* TASK DETAILS *
Copy out each line of the listing below where the string "across" appears.

━━━━━ MATERIAL SHOWN

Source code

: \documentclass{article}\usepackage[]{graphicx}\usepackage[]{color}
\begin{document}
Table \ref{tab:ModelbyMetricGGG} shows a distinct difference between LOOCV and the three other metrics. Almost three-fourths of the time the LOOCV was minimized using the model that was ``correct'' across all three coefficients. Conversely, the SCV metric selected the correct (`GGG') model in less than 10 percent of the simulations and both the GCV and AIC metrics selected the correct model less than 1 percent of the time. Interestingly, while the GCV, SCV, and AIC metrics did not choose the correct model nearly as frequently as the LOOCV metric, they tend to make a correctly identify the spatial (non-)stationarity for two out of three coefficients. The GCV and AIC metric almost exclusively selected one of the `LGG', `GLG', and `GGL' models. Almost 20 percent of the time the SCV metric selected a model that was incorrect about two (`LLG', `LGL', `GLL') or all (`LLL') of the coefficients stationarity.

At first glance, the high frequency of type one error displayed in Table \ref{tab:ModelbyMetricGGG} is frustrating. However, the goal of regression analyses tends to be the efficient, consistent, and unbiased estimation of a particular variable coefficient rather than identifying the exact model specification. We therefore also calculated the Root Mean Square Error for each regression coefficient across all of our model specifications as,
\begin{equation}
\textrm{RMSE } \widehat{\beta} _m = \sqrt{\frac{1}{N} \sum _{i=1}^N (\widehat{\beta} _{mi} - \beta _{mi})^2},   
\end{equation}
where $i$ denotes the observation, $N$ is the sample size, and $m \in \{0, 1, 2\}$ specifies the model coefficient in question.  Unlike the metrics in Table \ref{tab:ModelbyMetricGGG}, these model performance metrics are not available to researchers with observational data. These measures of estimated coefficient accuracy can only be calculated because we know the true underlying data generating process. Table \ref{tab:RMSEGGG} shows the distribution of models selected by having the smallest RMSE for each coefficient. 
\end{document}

━━━━━━━━━━

* ANSWER SECTION *
Table \ref{tab:ModelbyMetricGGG} shows a distinct difference between LOOCV and the three other metrics. Almost three-fourths of the time the LOOCV was minimized using the model that was ``correct'' across all three coefficients. Conversely, the SCV metric selected the correct (`GGG') model in less than 10 percent of the simulations and both the GCV and AIC metrics selected the correct model less than 1 percent of the time. Interestingly, while the GCV, SCV, and AIC metrics did not choose the correct model nearly as frequently as the LOOCV metric, they tend to make a correctly identify the spatial (non-)stationarity for two out of three coefficients. The GCV and AIC metric almost exclusively selected one of the `LGG', `GLG', and `GGL' models. Almost 20 percent of the time the SCV metric selected a model that was incorrect about two (`LLG', `LGL', `GLL') or all (`LLL') of the coefficients stationarity.
At first glance, the high frequency of type one error displayed in Table \ref{tab:ModelbyMetricGGG} is frustrating. However, the goal of regression analyses tends to be the efficient, consistent, and unbiased estimation of a particular variable coefficient rather than identifying the exact model specification. We therefore also calculated the Root Mean Square Error for each regression coefficient across all of our model specifications as,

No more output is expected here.